# Wiring Bathroom Fan Timer - Connections



## Trick46 (Jun 24, 2009)

Hi, I wish to wire a timer in place of the on/off switch that powers my bathroom exhaust fan. The timer I've purchased has three wires: black, white and blue. The switch that I wish to replace has two wires only and both have been painted either because someone was careless or to designate special use. One wire attaches to the switch terminal as normal, while the other wire has had insulation removed at a point on its length and the resulting bare wire looped around the second switch terminal on its way to a junction with several other wires.
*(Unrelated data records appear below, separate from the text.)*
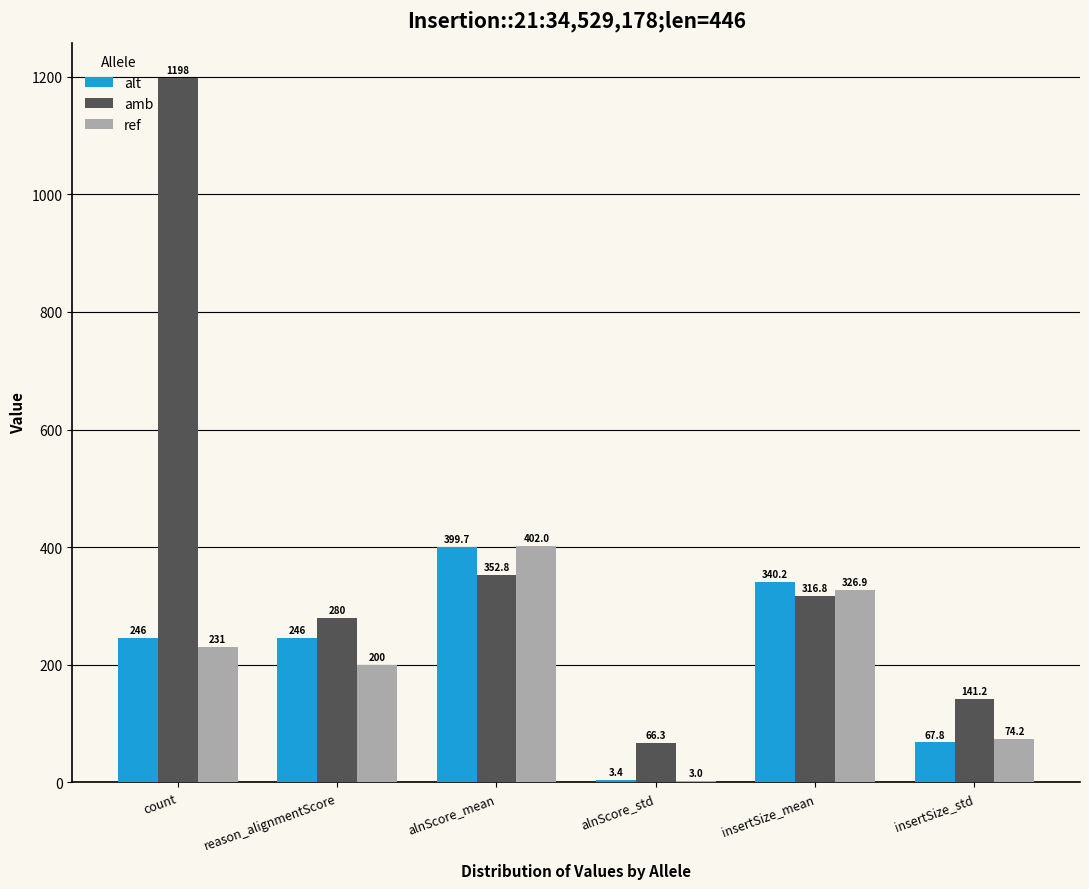

Reading left to right, transcribe all the data shown in this chart.

alt: count=246.0	reason_alignmentScore=246.0	alnScore_mean=399.7	alnScore_std=3.4	insertSize_mean=340.2	insertSize_std=67.8
amb: count=1198.0	reason_alignmentScore=280.0	alnScore_mean=352.8	alnScore_std=66.3	insertSize_mean=316.8	insertSize_std=141.2
ref: count=231.0	reason_alignmentScore=200.0	alnScore_mean=402.0	alnScore_std=3.0	insertSize_mean=326.9	insertSize_std=74.2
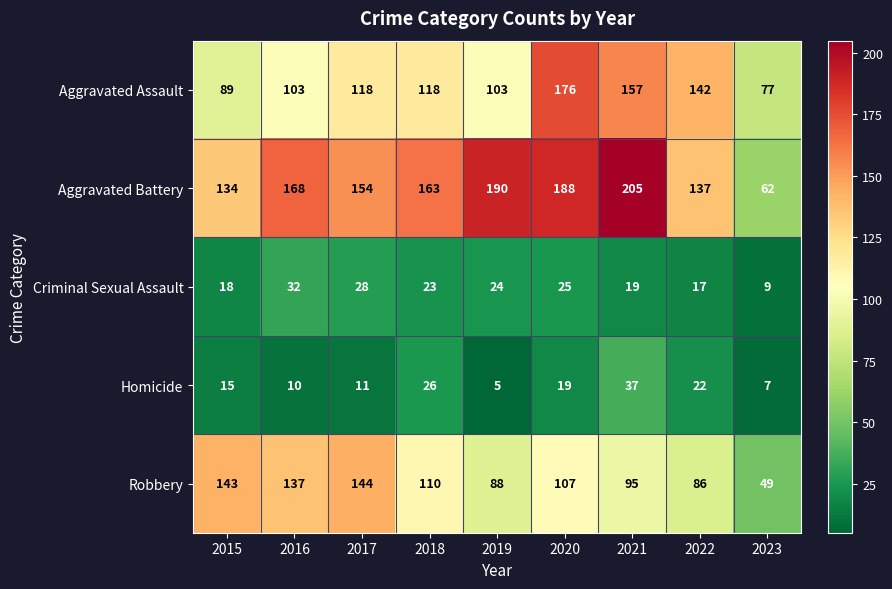

What is the spread (max minus min) of values at 2022?

125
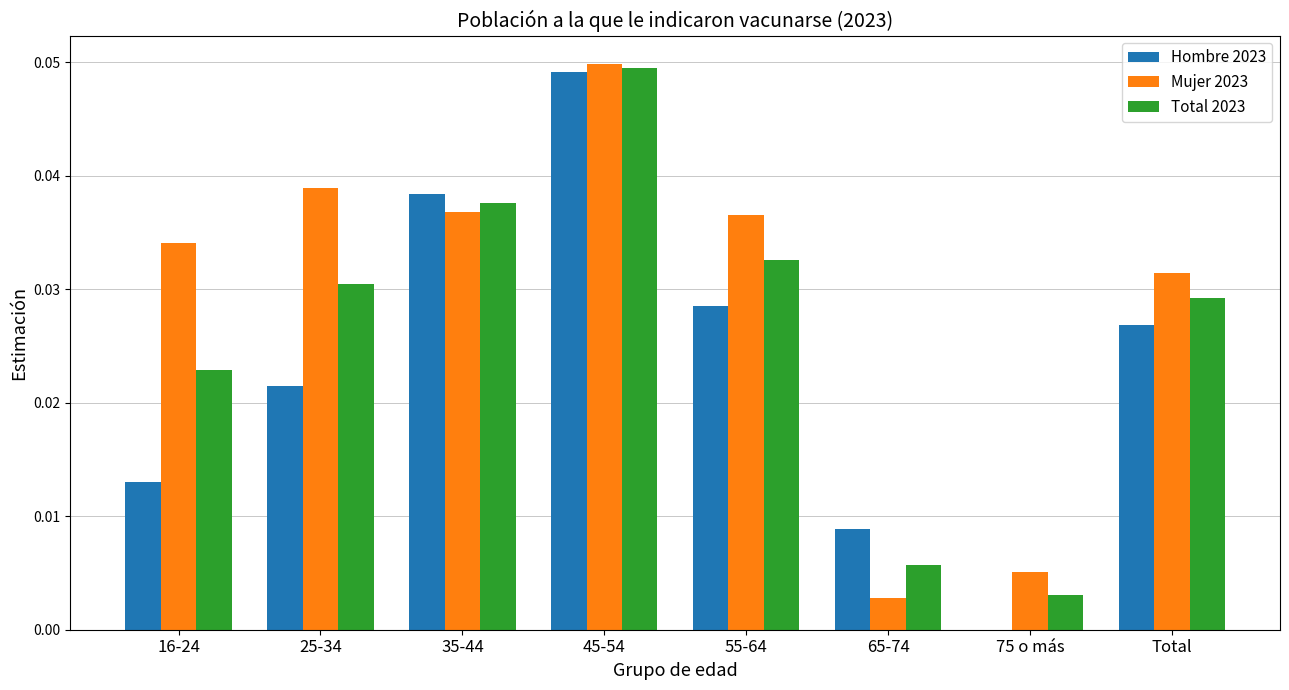

The value of Hombre 2023 at 75 o más is 0.0. True or false?

True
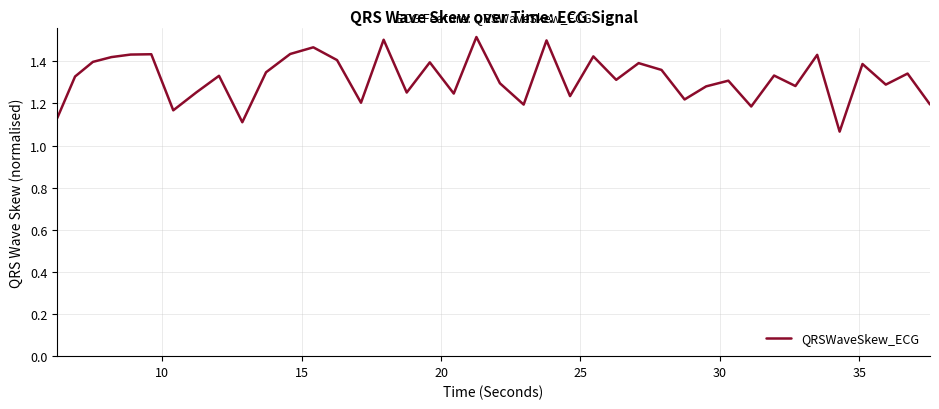

How many lines are shown in the chart?

1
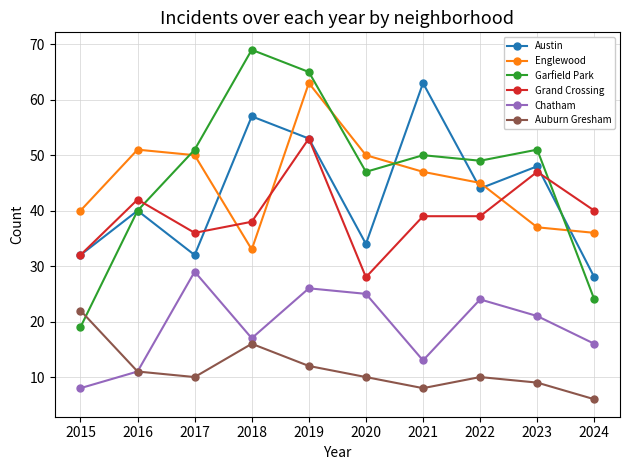

Is it true that Austin equals 13 at 2022?

False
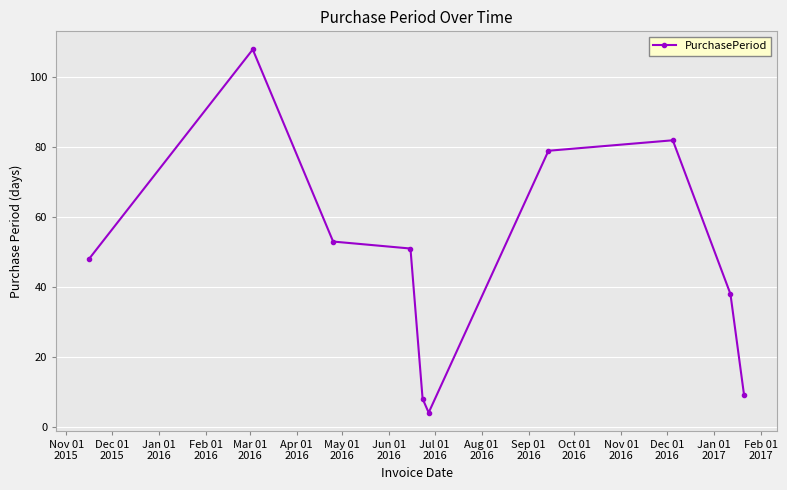

Reading left to right, extract all data points from this chart.

48	108	53	51	8	4	79	82	38	9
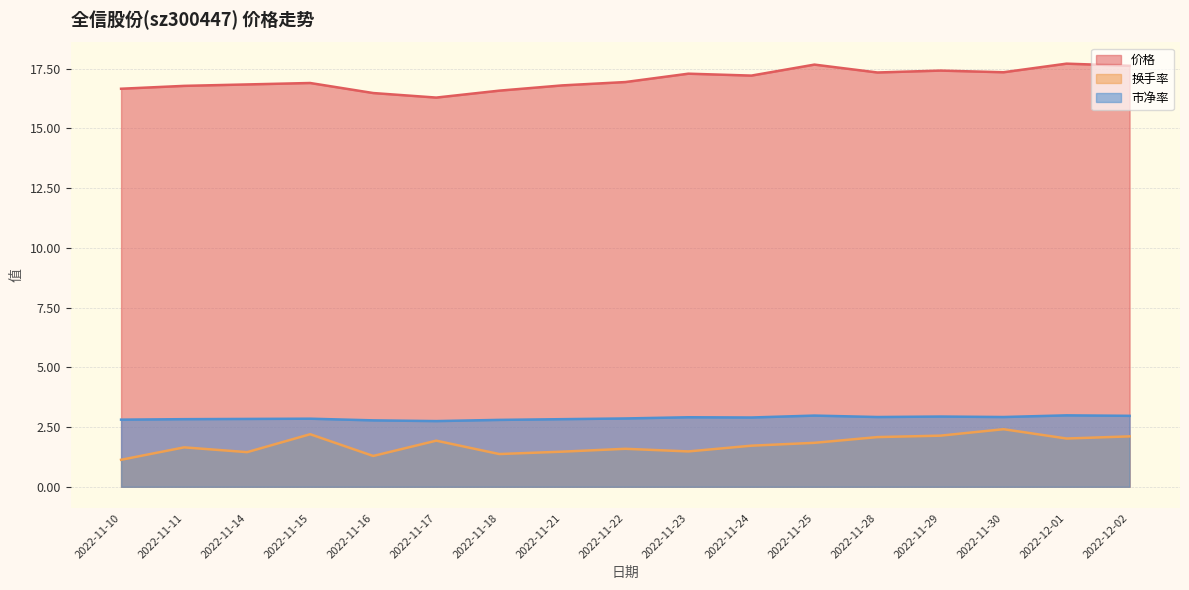

What is the difference between the maximum and minimum values in the 价格 series?

1.4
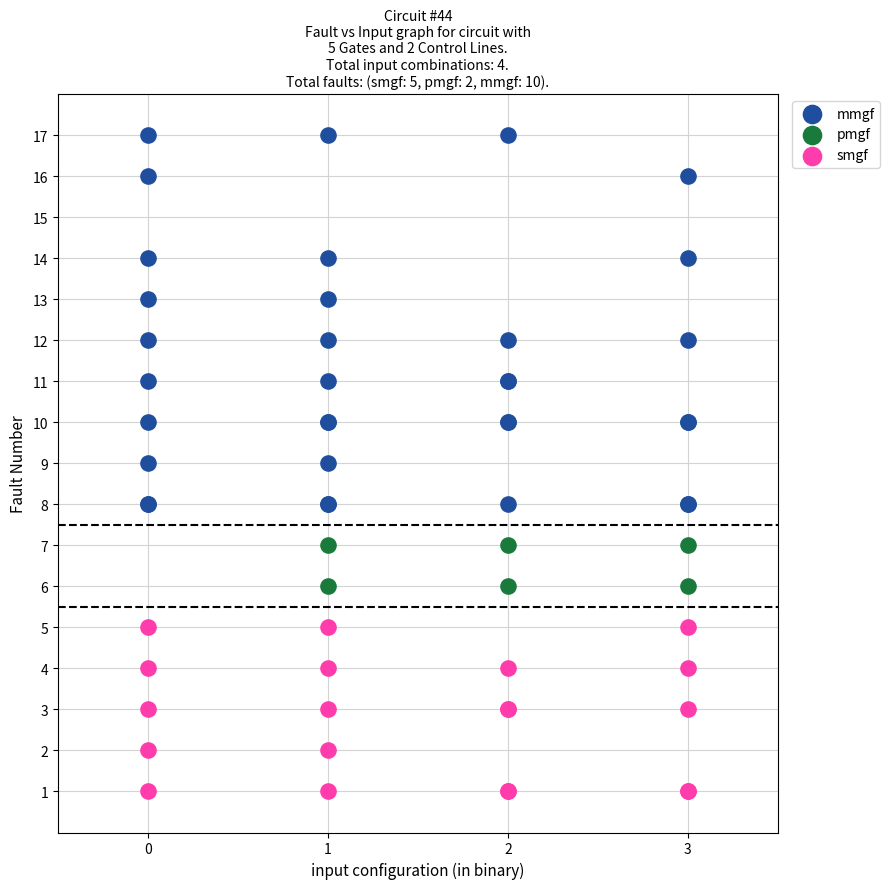

Which series contains the lowest Y value?

smgf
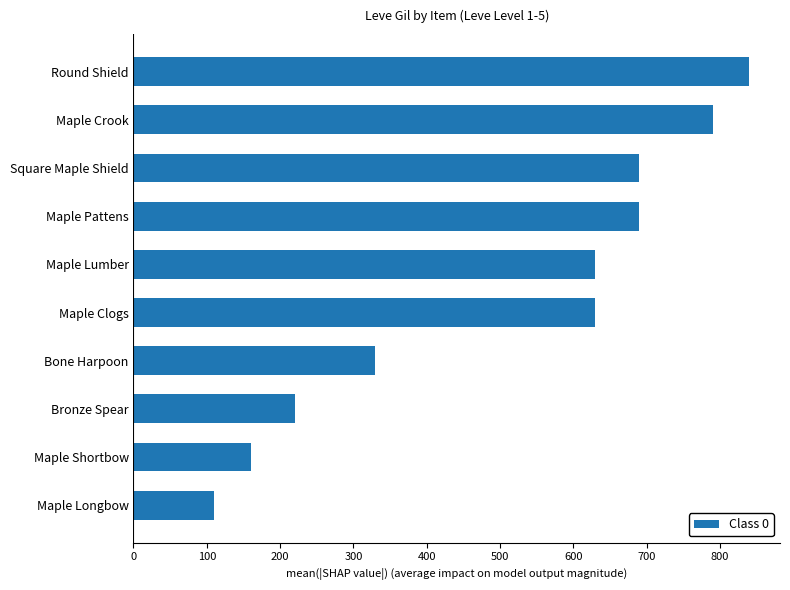

Between Maple Shortbow and Square Maple Shield, which is larger?

Square Maple Shield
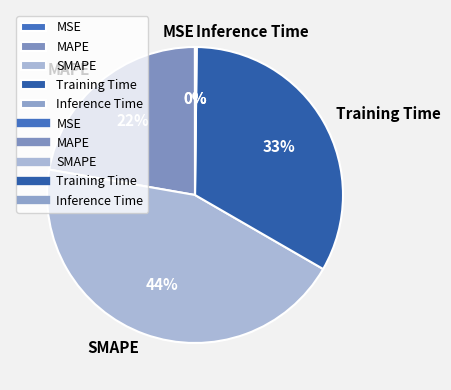

Is it true that SMAPE is 44% of the pie?

True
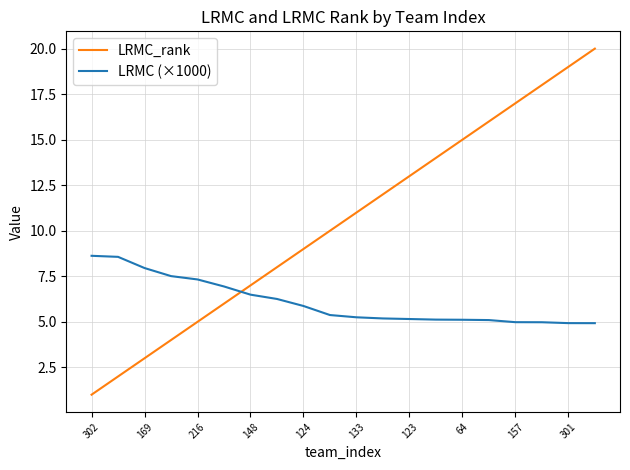

Which series has the largest range (max minus min)?

LRMC_rank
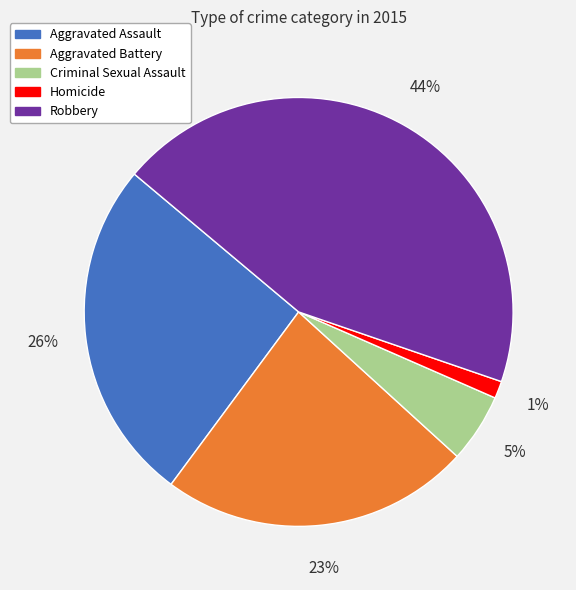

The Criminal Sexual Assault slice represents 5% of the pie. True or false?

True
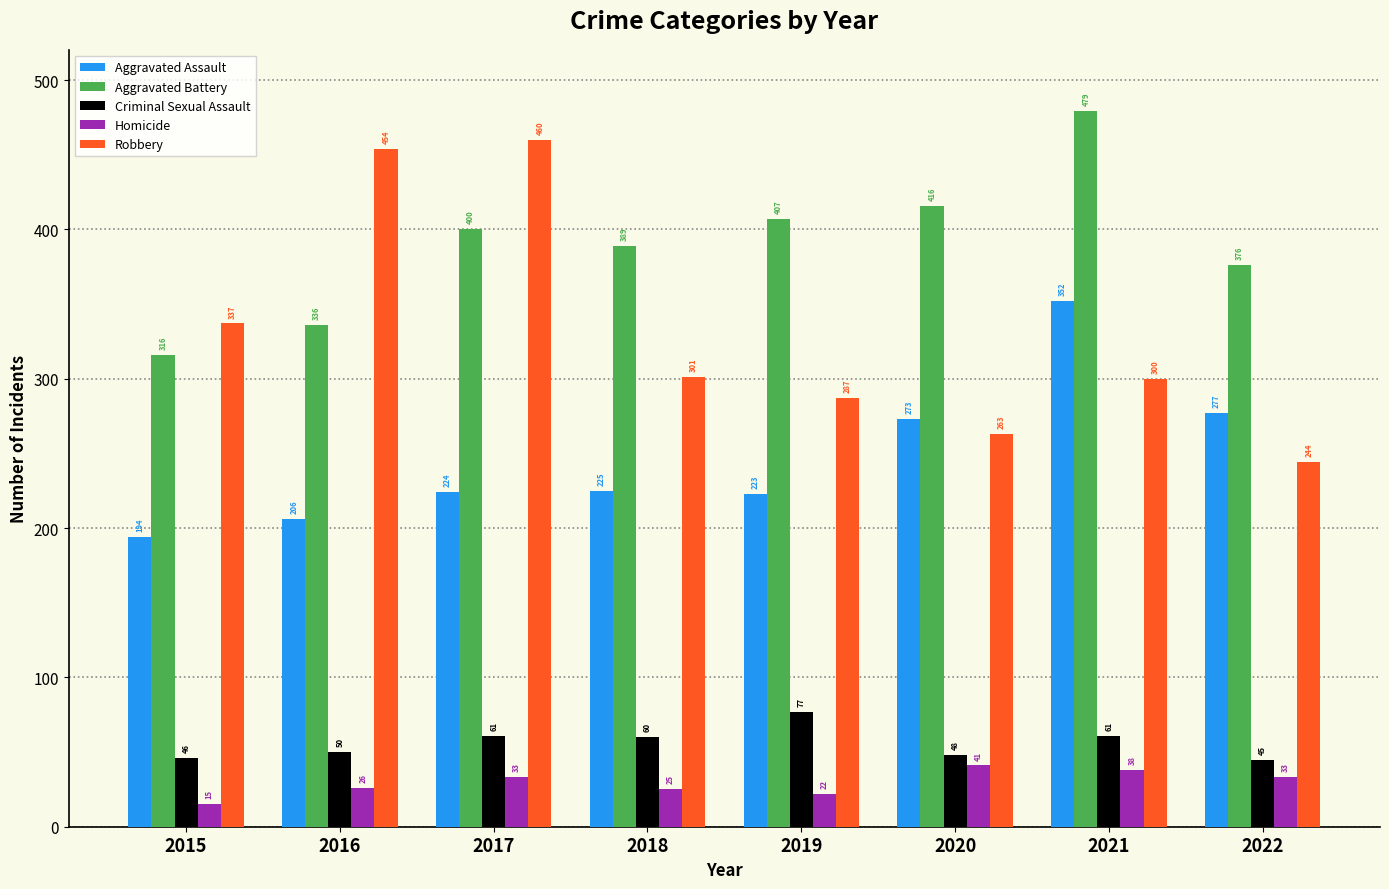

Reading right to left, extract all data points from this chart.

Aggravated Assault: 2022=277	2021=352	2020=273	2019=223	2018=225	2017=224	2016=206	2015=194
Aggravated Battery: 2022=376	2021=479	2020=416	2019=407	2018=389	2017=400	2016=336	2015=316
Criminal Sexual Assault: 2022=45	2021=61	2020=48	2019=77	2018=60	2017=61	2016=50	2015=46
Homicide: 2022=33	2021=38	2020=41	2019=22	2018=25	2017=33	2016=26	2015=15
Robbery: 2022=244	2021=300	2020=263	2019=287	2018=301	2017=460	2016=454	2015=337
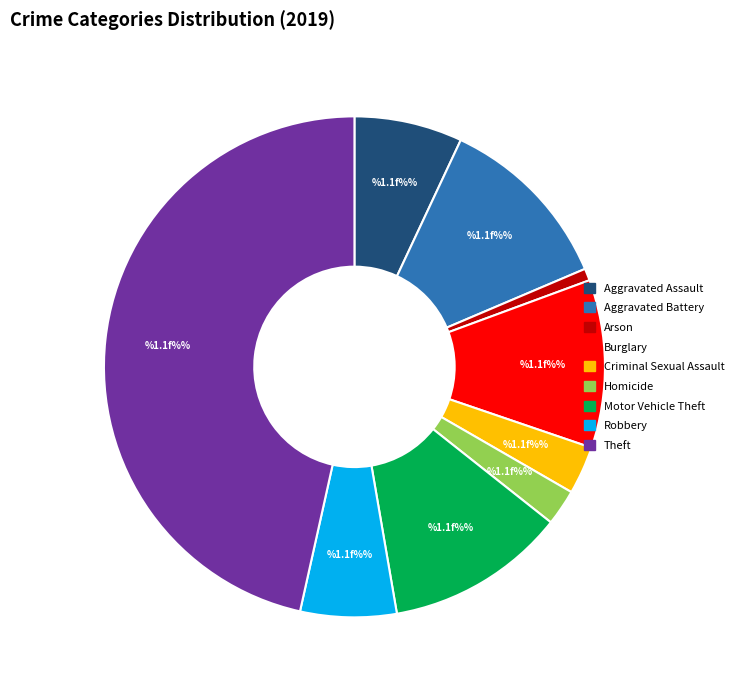

Count the number of slices in the pie.

9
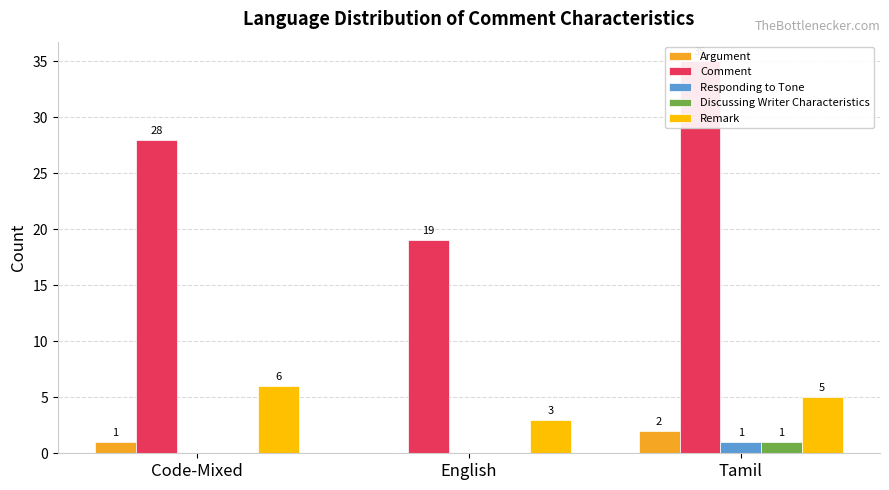

At English, list the series in order from smallest to largest.

Argument, Responding to Tone, Discussing Writer Characteristics, Remark, Comment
Could someone advise me if I can still wire the timer into this circuit and if so, how.

Thanks.

Jim


----------



## Scuba_Dave (Jan 16, 2009)

What do the directions for the timer say to do?


----------



## Trick46 (Jun 24, 2009)

I've uploaded a scan of the wiring diagram. I should add that that the switch box holds three switches; the other two run the bathroom lights.

Jim


----------



## Scuba_Dave (Jan 16, 2009)

The existing wire that also connect to multiple wires should be the line feed. That would be the black wire on the timer. The blue wire would attach to the other existing wire on the switch

Now comes the problem, it indicates it needs a neutral connection
Your exisiting switch is only a hot loop
So you would need a neutral in that box for the white wire on the timer
Any chance this is run in conduit


----------



## Trick46 (Jun 24, 2009)

Scuba_Dave, thanks for all of your help. I've pulled the three switches out of the box and attached photos of the wiring layout. Could you take a look and confirm for me which of the timer wires should be attached to what connection. The switch that I'm replacing with the timer is the one on the right. Thanks.

Jim


----------



## Scuba_Dave (Jan 16, 2009)

The bottom wire on the switch (closest to the wall) is the hot feed
That loops to the other switches
The black wire from the timer should attach to this

The other wire (top of switch) goes to the device
The blue wire from the timer goes to this wire

The white wire from the timer goes to the 3 white wires that are twisted together & capped


----------



## Trick46 (Jun 24, 2009)

Worked like a charm! Thanks very much for your instructions. My wife thanks you too!

Jim


----------